◆ **INSTRUCTIONS TO FOLLOW**
Update the text in the material below by replacing "remoteLocker+" with "smartLocker+" everywhere it occurs, keeping every other line unchanged. Leave the pictures out of your answer.

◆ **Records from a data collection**

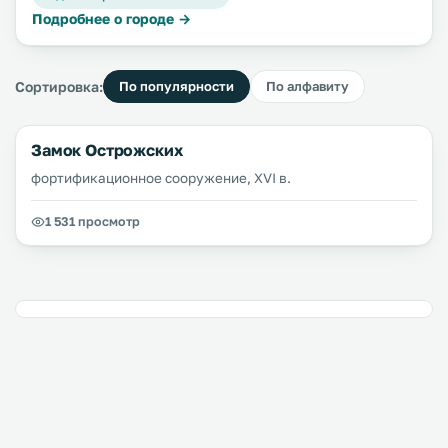
Подробнее о городе →
Сортировка:
По популярности
По алфавиту
Замок Острожских
фортификационное сооружение, XVI в.
1 531 просмотр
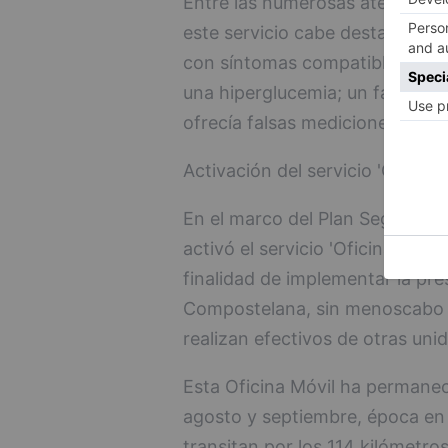
Entre las numerosas atenciones
este servicio cabe destacar tam
con síntomas compatibles con u
una hiperglucemia; un fallo en
ofrecía falsas mediciones- fue 
Activación del servicio 'Oficin
En el marco del Plan Seguridad
activó el servicio 'Oficina Móvi
finalidad de implementar la pres
Compostelana, sin menoscabo d
realizan efectivos de otras un
Esta Oficina Móvil ha permaneci
agosto y septiembre, época en
transitan por los 114 kilómetr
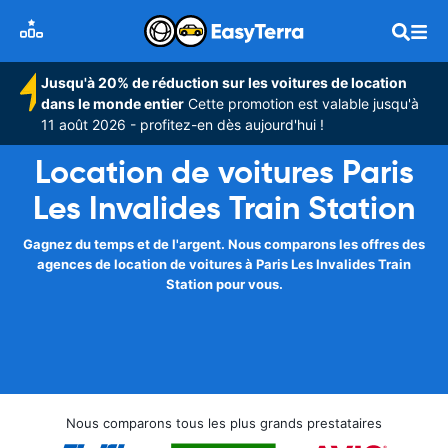
Jusqu'à 20% de réduction sur les voitures de location
dans le monde entier
Cette promotion est valable jusqu'à
11 août 2026 - profitez-en dès aujourd'hui !
Location de voitures Paris
Les Invalides Train Station
Gagnez du temps et de l'argent. Nous comparons les offres des
agences de location de voitures à Paris Les Invalides Train
Station pour vous.
Nous comparons tous les plus grands prestataires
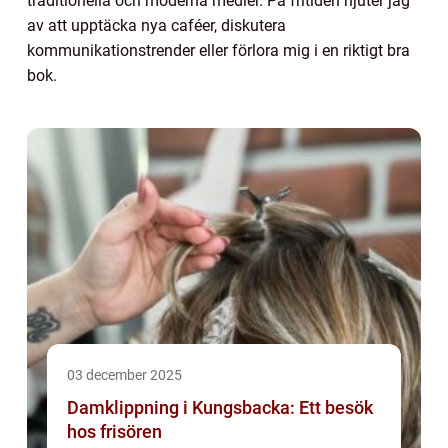
traditionella och moderna medier. På fritiden njuter jag
av att upptäcka nya caféer, diskutera
kommunikationstrender eller förlora mig i en riktigt bra
bok.
03 december 2025
Damklippning i Kungsbacka: Ett besök
hos frisören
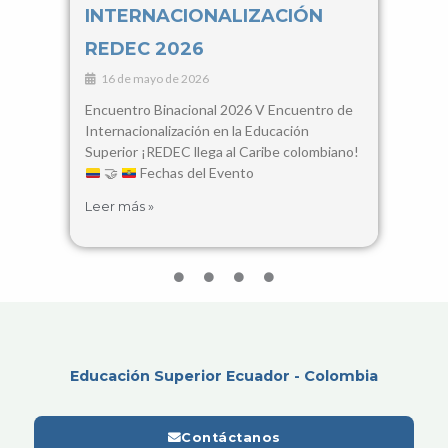
INTERNACIONALIZACIÓN
Con
REDEC 2026
Cie
16 de mayo de 2026
3 d
Encuentro Binacional 2026 V Encuentro de
28, 2
Internacionalización en la Educación
Santa
Superior ¡REDEC llega al Caribe colombiano!
busca
🤝
Fechas del Evento
encue
Leer más »
Leer 
Educación Superior Ecuador - Colombia
Contáctanos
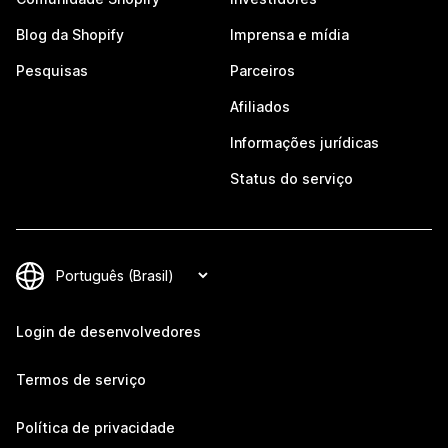
Blog da Shopify
Imprensa e mídia
Pesquisas
Parceiros
Afiliados
Informações jurídicas
Status do serviço
Login de desenvolvedores
Termos de serviço
Política de privacidade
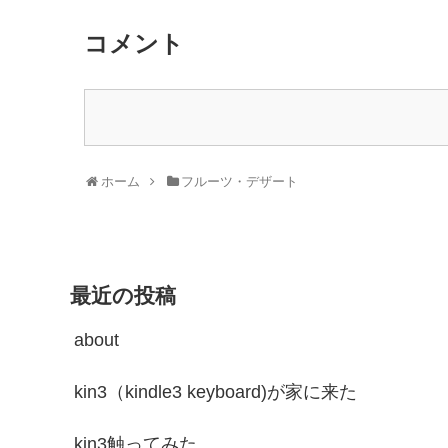
コメント
ホーム
フルーツ・デザート
最近の投稿
about
kin3（kindle3 keyboard)が家に来た
kin3触ってみた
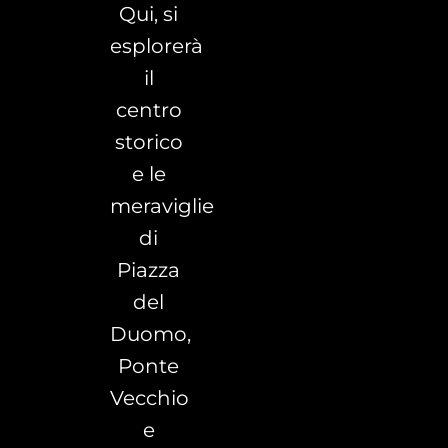
Qui, si
esplorerà
il
centro
storico
e le
meraviglie
di
Piazza
del
Duomo,
Ponte
Vecchio
e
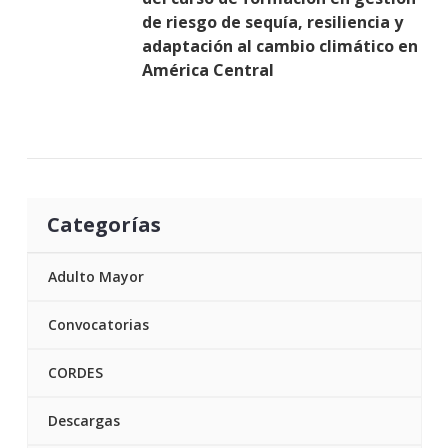
de riesgo de sequía, resiliencia y
adaptación al cambio climático en
América Central
Categorías
Adulto Mayor
Convocatorias
CORDES
Descargas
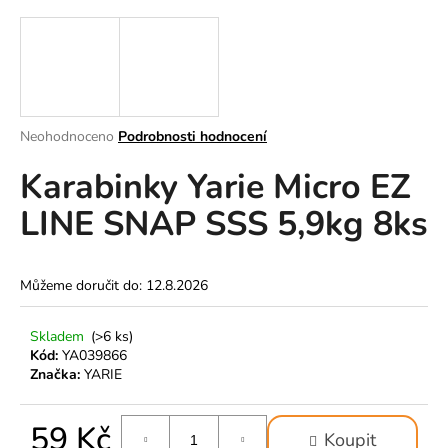
a
j
í
t
?
Průměrné
Neohodnoceno
Podrobnosti hodnocení
hodnocení
Karabinky Yarie Micro EZ
produktu
je
LINE SNAP SSS 5,9kg 8ks
0,0
z
HLEDAT
5
hvězdiček.
Můžeme doručit do:
12.8.2026
D
Skladem
(>6 ks)
o
Kód:
YA039866
p
Značka:
YARIE
o
r
u
59 Kč
Koupit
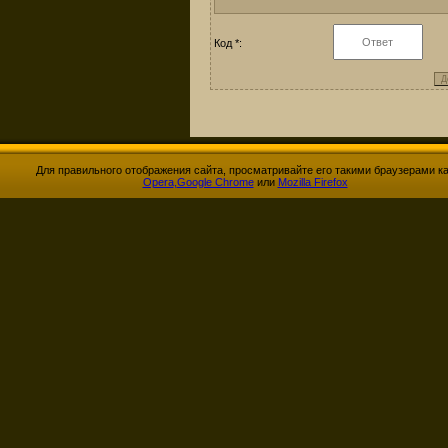
Код *:
Для правильного отображения сайта, просматривайте его такими браузерами к
Opera
,
Google Chrome
или
Mozilla Firefox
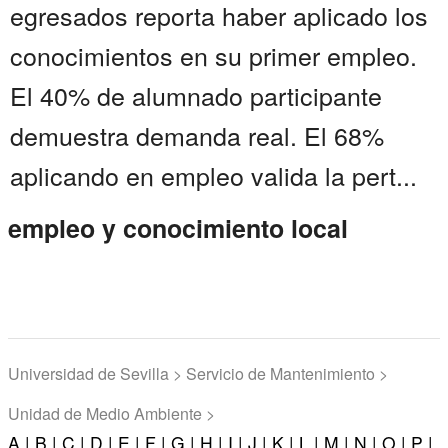
egresados reporta haber aplicado los
conocimientos en su primer empleo.
El 40% de alumnado participante
demuestra demanda real. El 68%
aplicando en empleo valida la pert...
empleo y conocimiento local
Universidad de Sevilla > Servicio de Mantenimiento >
Unidad de Medio Ambiente >
A |
B |
C |
D |
E |
F |
G |
H |
I |
J |
K |
L |
M |
N |
O |
P |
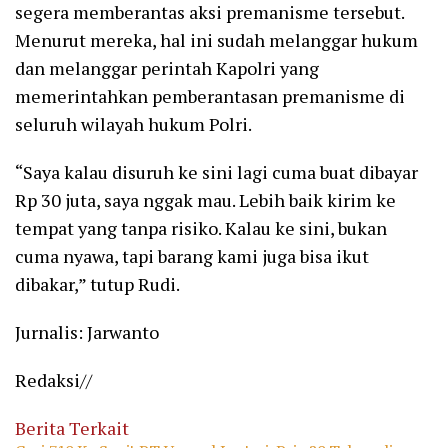
segera memberantas aksi premanisme tersebut.
Menurut mereka, hal ini sudah melanggar hukum
dan melanggar perintah Kapolri yang
memerintahkan pemberantasan premanisme di
seluruh wilayah hukum Polri.
“Saya kalau disuruh ke sini lagi cuma buat dibayar
Rp 30 juta, saya nggak mau. Lebih baik kirim ke
tempat yang tanpa risiko. Kalau ke sini, bukan
cuma nyawa, tapi barang kami juga bisa ikut
dibakar,” tutup Rudi.
Jurnalis: Jarwanto
Redaksi//
Berita Terkait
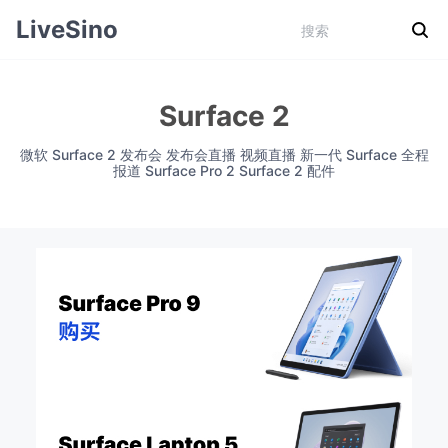
LiveSino
Surface 2
微软 Surface 2 发布会 发布会直播 视频直播 新一代 Surface 全程
报道 Surface Pro 2 Surface 2 配件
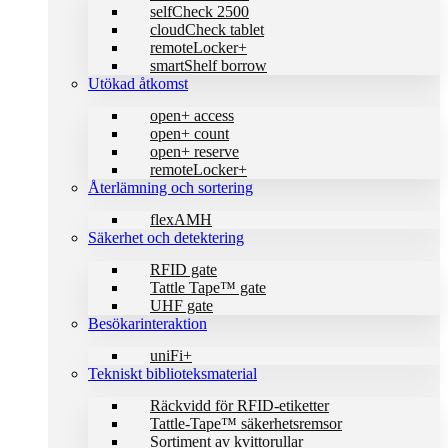
selfCheck 2500
cloudCheck tablet
remoteLocker+
smartShelf borrow
Utökad åtkomst
open+ access
open+ count
open+ reserve
remoteLocker+
Återlämning och sortering
flexAMH
Säkerhet och detektering
RFID gate
Tattle Tape™ gate
UHF gate
Besökarinteraktion
uniFi+
Tekniskt biblioteks­material
Räckvidd för RFID-etiketter
Tattle-Tape™ säkerhetsremsor
Sortiment av kvittorullar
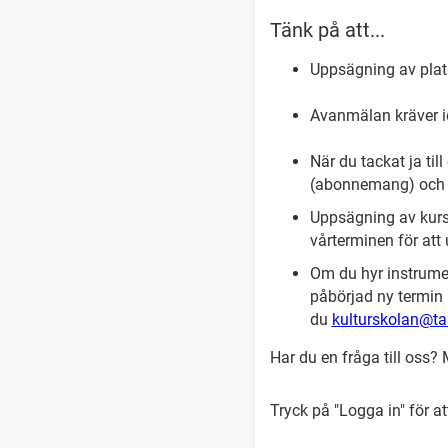
Tänk på att...
Uppsägning av plats
Avanmälan kräver i
När du tackat ja til
(abonnemang) och d
Uppsägning av kurs
vårterminen för att 
Om du hyr instrumen
påbörjad ny termin 
du
kulturskolan@ta
Har du en fråga till oss? M
Tryck på "Logga in" för a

◆ **YOUR SOLUTION**
Подробнее о городе →
Сортировка:
По популярности
По алфавиту
Замок Острожских
фортификационное сооружение, XVI в.
1 531 просмотр
Entre las numerosas atenciones
este servicio cabe destacar tam
con síntomas compatibles con u
una hiperglucemia; un fallo en
ofrecía falsas mediciones- fue 
Activación del servicio 'Oficin
En el marco del Plan Seguridad
activó el servicio 'Oficina Móvi
finalidad de implementar la pres
Compostelana, sin menoscabo d
realizan efectivos de otras un
Esta Oficina Móvil ha permaneci
agosto y septiembre, época en
transitan por los 114 kilómetr
Jusqu'à 20% de réduction sur les voitures de location
dans le monde entier
Cette promotion est valable jusqu'à
11 août 2026 - profitez-en dès aujourd'hui !
Location de voitures Paris
Les Invalides Train Station
Gagnez du temps et de l'argent. Nous comparons les offres des
agences de location de voitures à Paris Les Invalides Train
Station pour vous.
Nous comparons tous les plus grands prestataires
traditionella och moderna medier. På fritiden njuter jag
av att upptäcka nya caféer, diskutera
kommunikationstrender eller förlora mig i en riktigt bra
bok.
03 december 2025
Damklippning i Kungsbacka: Ett besök
hos frisören
INTERNACIONALIZACIÓN
Con
REDEC 2026
Cie
16 de mayo de 2026
3 d
Encuentro Binacional 2026 V Encuentro de
28, 2
Internacionalización en la Educación
Santa
Superior ¡REDEC llega al Caribe colombiano!
busca
🤝
Fechas del Evento
encue
Leer más »
Leer 
Educación Superior Ecuador - Colombia
Contáctanos
Blog da Shopify
Imprensa e mídia
Pesquisas
Parceiros
Afiliados
Informações jurídicas
Status do serviço
Login de desenvolvedores
Termos de serviço
Política de privacidade
コメント
ホーム
フルーツ・デザート
最近の投稿
about
kin3（kindle3 keyboard)が家に来た
kin3触ってみた
Qui, si
esplorerà
il
centro
storico
e le
meraviglie
di
Piazza
del
Duomo,
Ponte
Vecchio
e
de riesgo de sequía, resiliencia y
adaptación al cambio climático en
América Central
Categorías
Adulto Mayor
Convocatorias
CORDES
Descargas
a
j
í
t
?
Průměrné
Neohodnoceno
Podrobnosti hodnocení
hodnocení
Karabinky Yarie Micro EZ
produktu
je
LINE SNAP SSS 5,9kg 8ks
0,0
z
HLEDAT
5
hvězdiček.
Můžeme doručit do:
12.8.2026
D
Skladem
(>6 ks)
o
Kód:
YA039866
p
Značka:
YARIE
o
r
u
59 Kč
Koupit
Код *:
Для правильного отображения сайта, просматривайте его такими браузерами к
Opera
,
Google Chrome
или
Mozilla Firefox
egresados reporta haber aplicado los
conocimientos en su primer empleo.
El 40% de alumnado participante
demuestra demanda real. El 68%
aplicando en empleo valida la pert...
empleo y conocimiento local
Universidad de Sevilla > Servicio de Mantenimiento >
Unidad de Medio Ambiente >
A |
B |
C |
D |
E |
F |
G |
H |
I |
J |
K |
L |
M |
N |
O |
P |
segera memberantas aksi premanisme tersebut.
Menurut mereka, hal ini sudah melanggar hukum
dan melanggar perintah Kapolri yang
memerintahkan pemberantasan premanisme di
seluruh wilayah hukum Polri.
“Saya kalau disuruh ke sini lagi cuma buat dibayar
Rp 30 juta, saya nggak mau. Lebih baik kirim ke
tempat yang tanpa risiko. Kalau ke sini, bukan
cuma nyawa, tapi barang kami juga bisa ikut
dibakar,” tutup Rudi.
Jurnalis: Jarwanto
Redaksi//
Berita Terkait
LiveSino
Surface 2
微软 Surface 2 发布会 发布会直播 视频直播 新一代 Surface 全程
报道 Surface Pro 2 Surface 2 配件
selfCheck 2500
cloudCheck tablet
smartLocker+
smartShelf borrow
Utökad åtkomst
open+ access
open+ count
open+ reserve
smartLocker+
Återlämning och sortering
flexAMH
Säkerhet och detektering
RFID gate
Tattle Tape™ gate
UHF gate
Besökarinteraktion
uniFi+
Tekniskt biblioteks­material
Räckvidd för RFID-etiketter
Tattle-Tape™ säkerhetsremsor
Sortiment av kvittorullar
Tänk på att...
Uppsägning av plats
Avanmälan kräver i
När du tackat ja til
(abonnemang) och d
Uppsägning av kurs
vårterminen för att 
Om du hyr instrumen
påbörjad ny termin 
du
kulturskolan@ta
Har du en fråga till oss? M
Tryck på "Logga in" för a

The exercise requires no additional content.